14.9.16

Collective Memory

Installation view
Untitled (Kerel's Self Portrait #53
Acrylic and medium on paper
29 1/2" X  43 1/2"
2016

Untitled (Happy Bandits #44)
Acrylic and medium on canvas, metal frame and light
Variable dimensions
2016

Untitled (Kerel's Self Portrait #53
Acrylic and medium on paper
29 1/2" x 43 1/2"
2016 














































Artery Art Space proudly presents “Collective Memory” from September 10 to October 1, 2016 featuring mixed media work and sculptural elements, embroidered textiles, paintings and works on paper, by Jon Cuyson, Arvin Flores, Kat Medina, and Tanya Villanueva. Reflecting on the shuffling diversity of aesthetic manner to plumb the range of subjects and interpretation, Collective Memory explores the notion of pastiche in artistic production to instigate genuine insights apart from formal parody, to become another space and tactic in developing alternate philosophies along with the formation of common cultural consciousness. 

Jon Cuyson creates a constellation of abstract tableux utilizing elements of modernism: its histories, its personalities, its frailties, and its styles, through borrowed forms from theater, readymade and personal objects that function allegorically. This mise-en-scene suggests a memory of modernism as a series of scripted gestures to be arranged, performed, and endlessly repeated.
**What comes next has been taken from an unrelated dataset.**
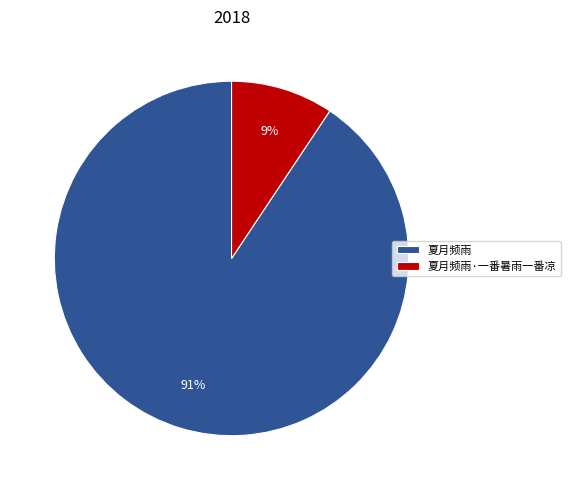

Which has a higher value, 夏月频雨·一番暑雨一番凉 or 夏月频雨?

夏月频雨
Presenting new figurative paintings using an expressionist trope, Arvin Flores portrays the iconic image of an idiosyncratic pop icon that continues to pervade the collective memory, turning media spectacle into a radical cultural performance that authenticates alienated reality with a passion for the aesthetic. Through a series of textile work called “Its Trash Until There’s a Minder”, Kat Medina embroiders text that suggestively correspond with random textile samples used for upholstery, nominally designating value back to ordinary material like subconscious truth brooding beneath the surface. In here she ponders on the words: “Jungle Fervor” (textile has animals and tribal patterns), “Steal Life” (a textile with pomegranates and leaves), “In the room” (the sample has a full-bodied elephant taking half of the composition), and, “Subtle Pressure” (Geometric pattern in rich and deep colors of green and red). Tanya Villanueva explores gesture and material with smudges and oozes of glittering membranes brandishing the walls like memorials to an ecstatic evening encounter. As part of her artistic process, Villanueva employs the method of embellishment and artificiality as a means of acting out her ideas about reality, edited memories and the discrepancies in between.